ABC News proving that their “fact check” needs a new headline:
FACT CHECK: More US Drilling Didn’t Drop Gas Price
This “FACT” stated by the headline is torn apart by the article itself.
The US produces 2% of worlds oil today. So if we increase our production by 10%, the impact on world Oil reserves is 1/5 of 1%. This supply can be easily offset by shifts by OPEC or the Saudi’s. They do touch on this basic truth, “That’s because oil is a global commodity and U.S. production has only a tiny influence on supply. ”

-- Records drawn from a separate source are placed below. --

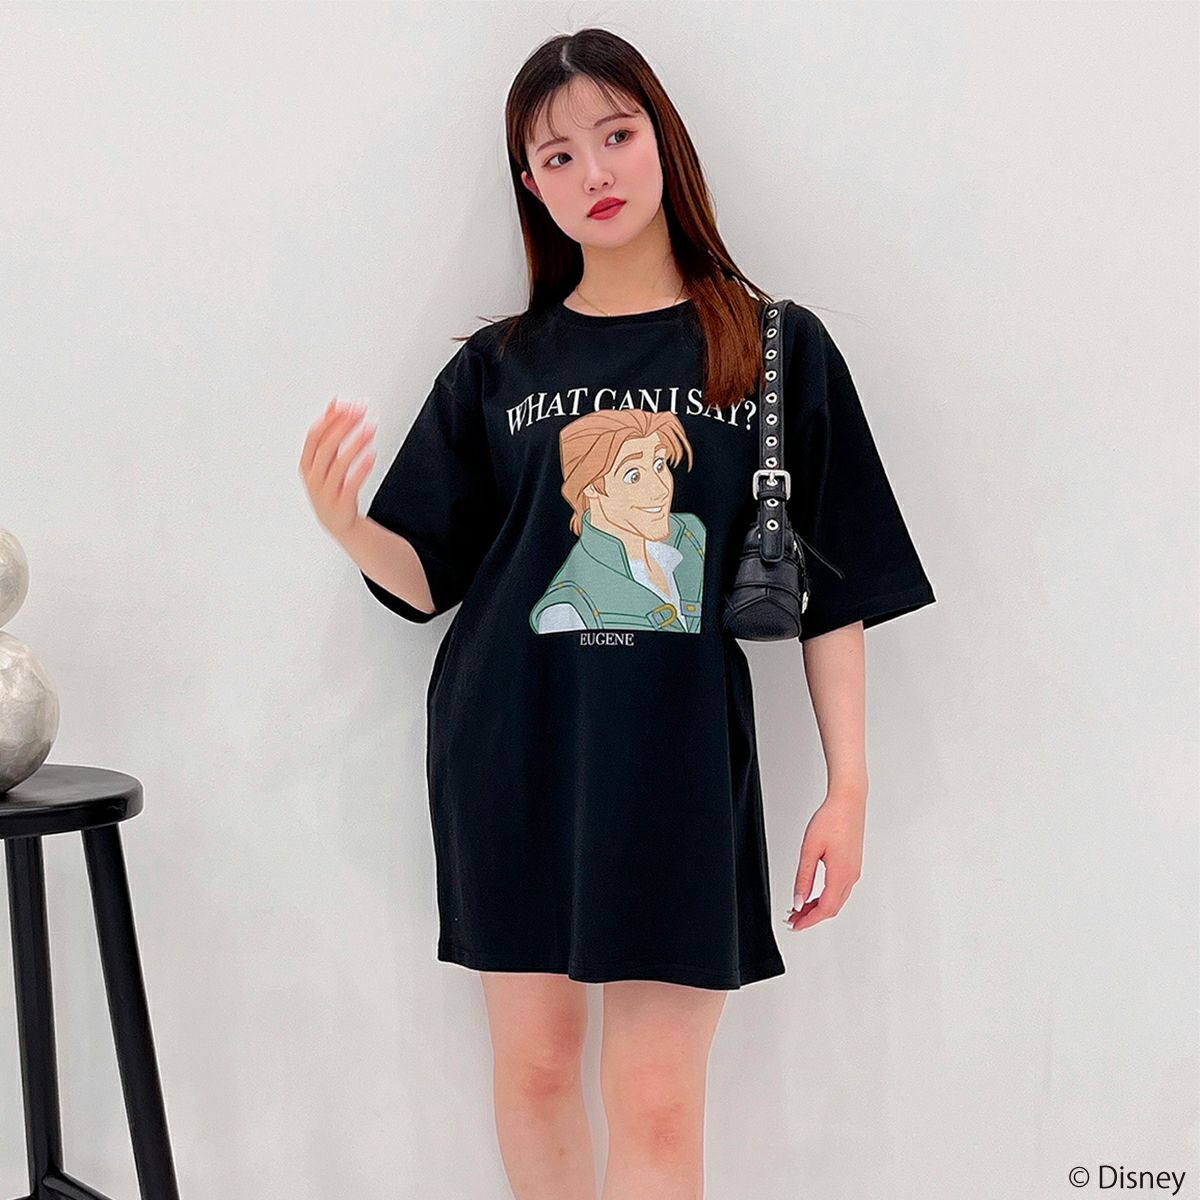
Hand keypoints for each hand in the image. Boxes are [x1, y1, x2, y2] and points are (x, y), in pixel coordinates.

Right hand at [299, 397, 376, 541]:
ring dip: (355, 443)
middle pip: (327, 447)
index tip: (346, 405)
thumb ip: (329, 431)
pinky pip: (351, 484)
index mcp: (307, 464)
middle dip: (344, 427)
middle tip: (360, 412)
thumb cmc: (331, 486)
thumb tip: (335, 403)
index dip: (330, 419)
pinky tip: (372, 454)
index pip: (315, 437)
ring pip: (339, 464)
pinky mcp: (342, 504)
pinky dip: (361, 468)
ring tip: (370, 429)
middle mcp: (314, 477)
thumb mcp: (325, 459)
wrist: (337, 522)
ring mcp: (326, 492)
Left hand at [783, 787, 865, 931]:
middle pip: (832, 908)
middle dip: (812, 917)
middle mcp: (851, 876)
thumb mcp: (810, 849)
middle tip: (792, 918)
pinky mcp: (853, 865)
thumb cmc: (830, 819)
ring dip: (818, 908)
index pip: (825, 909)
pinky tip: (813, 894)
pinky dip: (825, 897)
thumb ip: (804, 877)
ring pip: (836, 900)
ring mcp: (854, 871)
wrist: (848, 802)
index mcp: (841, 874)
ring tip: (799, 907)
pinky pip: (840, 890)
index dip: (809, 921)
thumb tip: (798, 900)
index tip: (795, 925)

“Unlike natural gas or electricity, the United States alone does not have the power to change the supply-and-demand equation in the world oil market” Now oddly in this article it states that we supply “11% of the world’s output”. This would seem an odd contradiction to the President’s “2% of the world’s oil.” But it is not. The 2% number is based on the amount of oil under drill heads available for removal. The 11% is based on the actual removal of oil and places onto the open market. Neither of these numbers represent the actual amount of oil available to be tapped and used. Numbers very based on type of oil and industry versus government estimates. But the numbers are probably somewhere near 1Trillion barrels of oil (or 200 more years at current levels).

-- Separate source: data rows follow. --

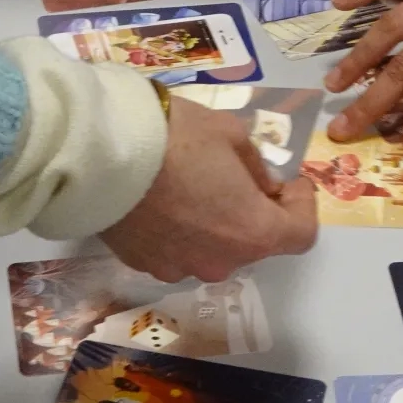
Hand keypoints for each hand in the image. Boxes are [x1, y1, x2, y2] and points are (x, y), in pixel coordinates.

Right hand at [101, 97, 319, 281]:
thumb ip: (255, 166)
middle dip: (255, 212)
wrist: (100, 151)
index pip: (300, 234)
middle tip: (240, 177)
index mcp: (253, 232)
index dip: (302, 206)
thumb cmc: (177, 136)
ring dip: (216, 225)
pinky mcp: (143, 264)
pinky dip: (180, 231)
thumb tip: (261, 185)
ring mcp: (178, 268)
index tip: (289, 181)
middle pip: (253, 243)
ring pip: (213, 250)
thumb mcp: (232, 134)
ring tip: (195, 187)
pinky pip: (176, 251)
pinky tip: (162, 199)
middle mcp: (220, 261)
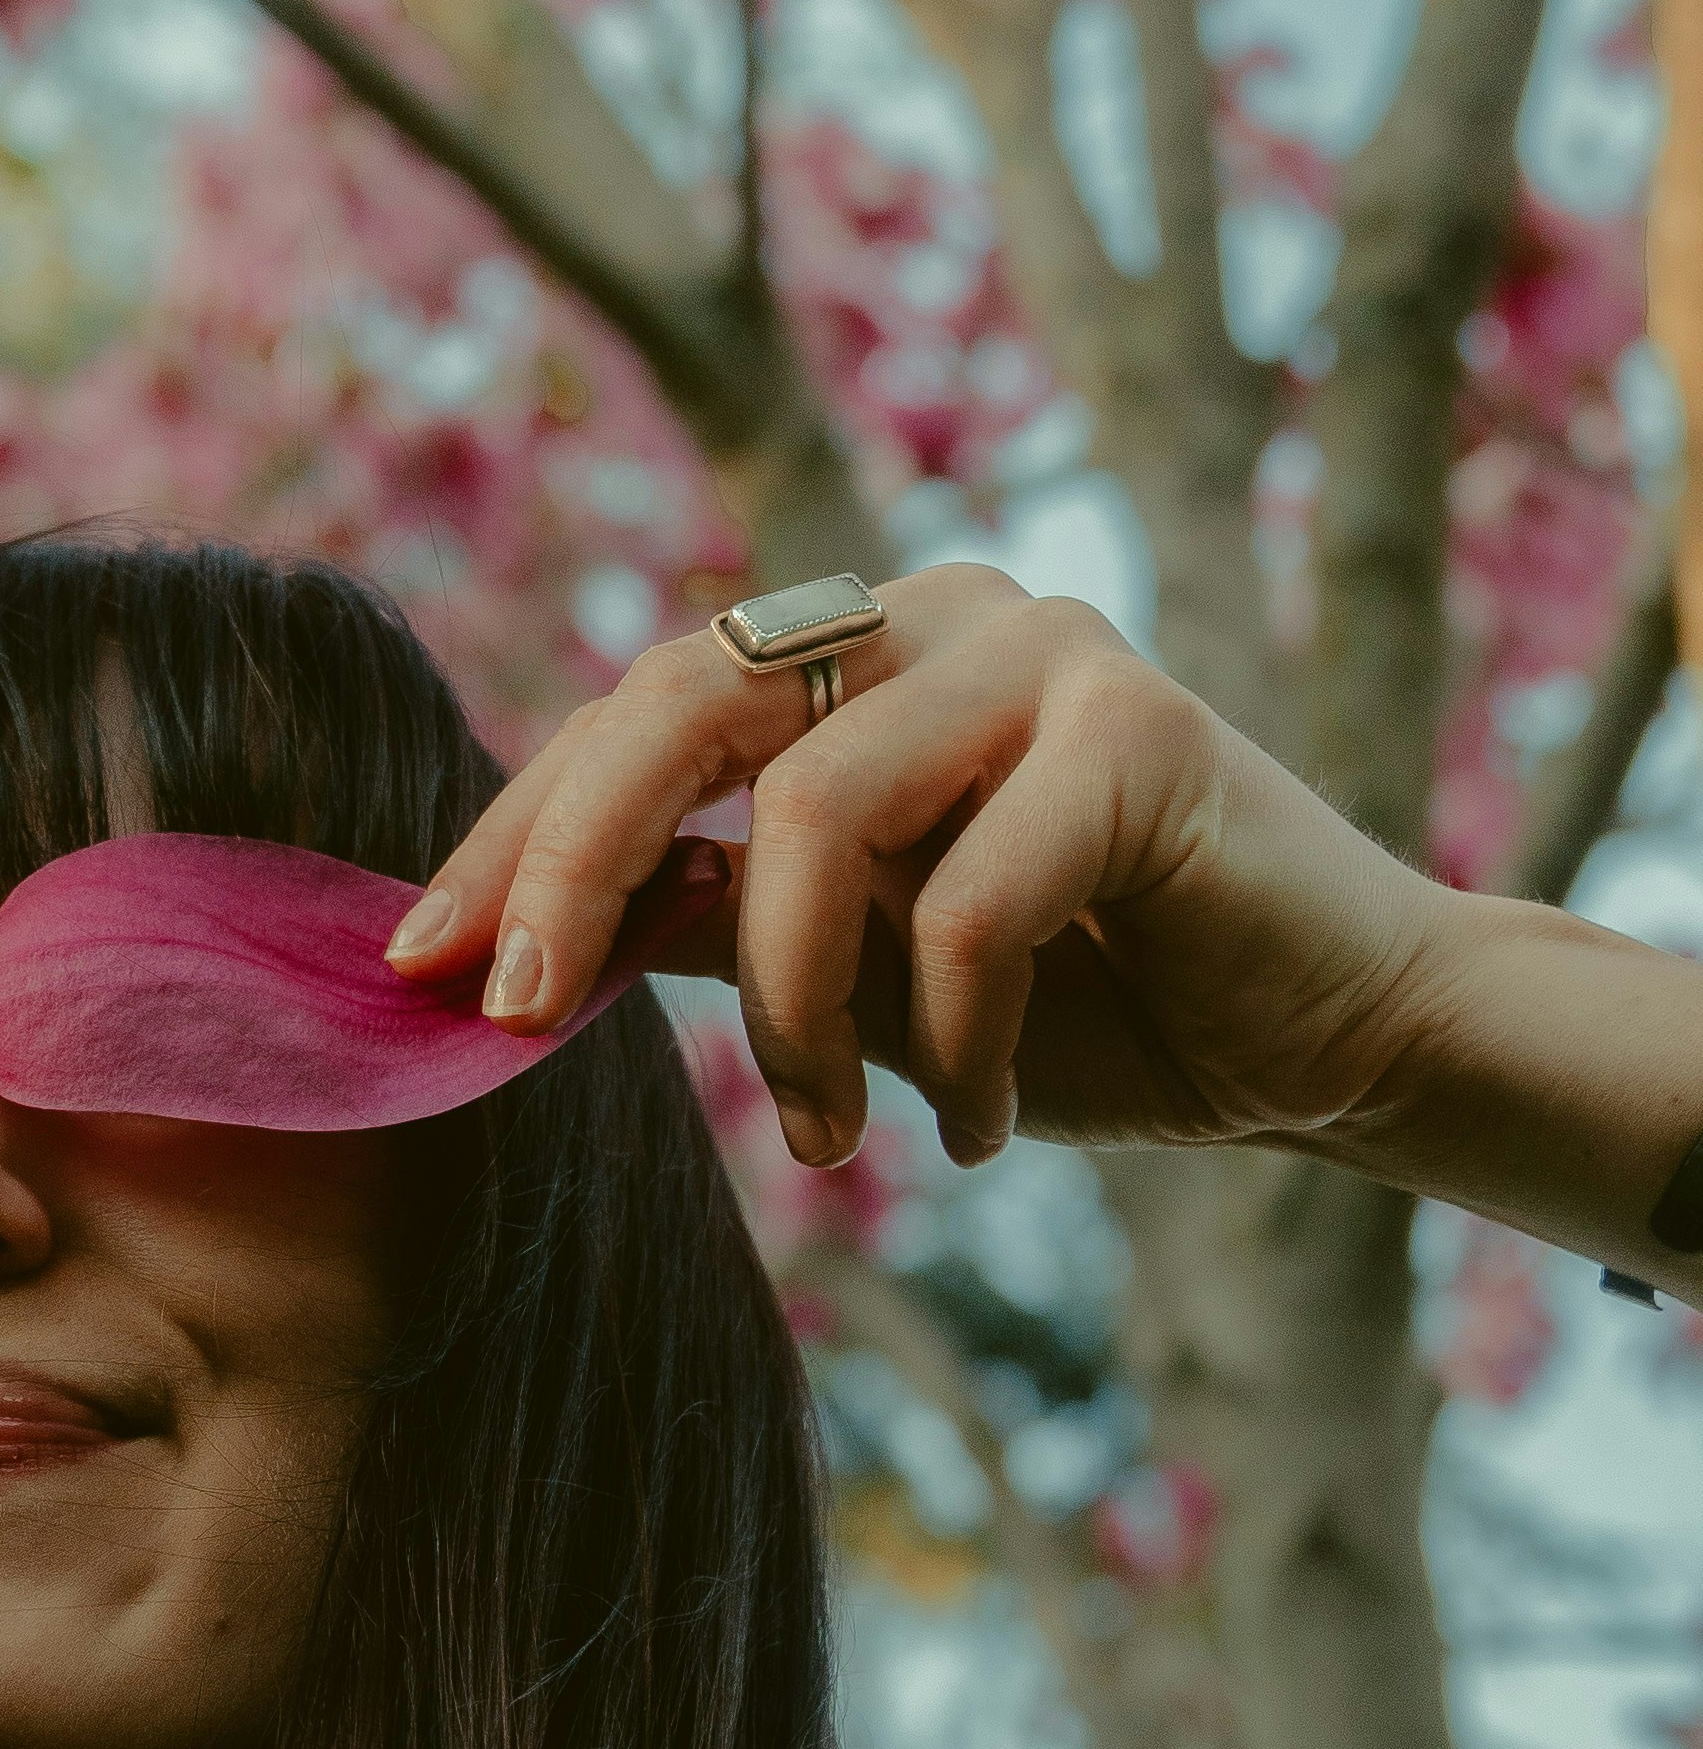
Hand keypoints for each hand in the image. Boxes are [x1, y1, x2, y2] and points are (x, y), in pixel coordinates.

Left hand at [385, 564, 1453, 1177]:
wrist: (1334, 1038)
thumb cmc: (1092, 1003)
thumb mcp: (855, 972)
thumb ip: (710, 925)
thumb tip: (506, 953)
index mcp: (853, 648)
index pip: (633, 711)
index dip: (515, 836)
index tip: (413, 969)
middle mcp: (931, 612)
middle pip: (680, 701)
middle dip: (569, 869)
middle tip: (513, 1017)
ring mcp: (1042, 647)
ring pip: (814, 816)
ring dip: (797, 1012)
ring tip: (841, 1136)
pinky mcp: (1143, 724)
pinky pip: (969, 899)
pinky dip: (951, 1041)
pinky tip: (984, 1121)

“ if the U.S. were to increase its oil production by 50 percent it would at most cut gas prices by 10 percent.” OK, the math is close (11% increased to 16.5% would impact the world market by about 10%). But this is flawed in two ways. First, if we were to double or triple our production so that we were a player in the market, then our impact would be felt much greater on the world market. But if you understand that markets are more dynamic than basic linear math, this even fails. If the US were to show it was serious in increasing it’s share of world markets the competitive countries would drop prices to try and keep us from attaining market share. Keeping us at 10% on the world markets allows them to control prices. The US being a player limits their independent control over the market and forces the prices to a lower level. Think about any other free market and the impact of a growing competitor.
More so, within this country, where the employment of high wage jobs, huge profits and taxes from oil sales would flood the country in money. How much of a lift would our economy get and how much good could we do with that money being here instead of in the Middle East deserts? How much less environmental impact would their be and free trade in not shipping the oil across the Oceans and through the Suez Canal? Why shouldn’t we be an oil provider in world markets?
The reason we impact the markets on Steel, food, technology, and wood is that we are still the world’s leader in those industries. It is simple market share. How much impact would a single farmer have on the price of corn world wide if he doubled his output? What is he had a complete loss? Now think what would happen if the Florida Orange crop was complete loss…oh wait that has nearly happened before.
“Also, a cold snap threatened the orange crop in Florida, which produces about 80 percent of the domestic orange juice supply. Futures prices soared to all-time high of $2.1995 per pound on Jan. 23″.
All in all the article is not wrong, but the fact check headline seems to push that there is not much that can be done. But reality is that a massive increase in US supply and new policies to continue to produce more and more, would drastically drive down oil prices world-wide.